- Exercise instructions -
For each entry that follows, write out an identical copy.

----------

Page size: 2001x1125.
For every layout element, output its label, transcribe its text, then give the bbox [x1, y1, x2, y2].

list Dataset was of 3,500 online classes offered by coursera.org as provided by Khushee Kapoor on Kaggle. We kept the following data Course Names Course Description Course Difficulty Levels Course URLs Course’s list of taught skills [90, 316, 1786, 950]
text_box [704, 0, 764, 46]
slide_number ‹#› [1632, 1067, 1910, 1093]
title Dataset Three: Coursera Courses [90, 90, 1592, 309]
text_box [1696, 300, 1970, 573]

----------

- Answer to this task -
Page size: 2001x1125.
For every layout element, output its label, transcribe its text, then give the bbox [x1, y1, x2, y2].

list Dataset was of 3,500 online classes offered by coursera.org as provided by Khushee Kapoor on Kaggle. We kept the following data Course Names Course Description Course Difficulty Levels Course URLs Course’s list of taught skills [90, 316, 1786, 950]
text_box [704, 0, 764, 46]
slide_number ‹#› [1632, 1067, 1910, 1093]
title Dataset Three: Coursera Courses [90, 90, 1592, 309]
text_box [1696, 300, 1970, 573]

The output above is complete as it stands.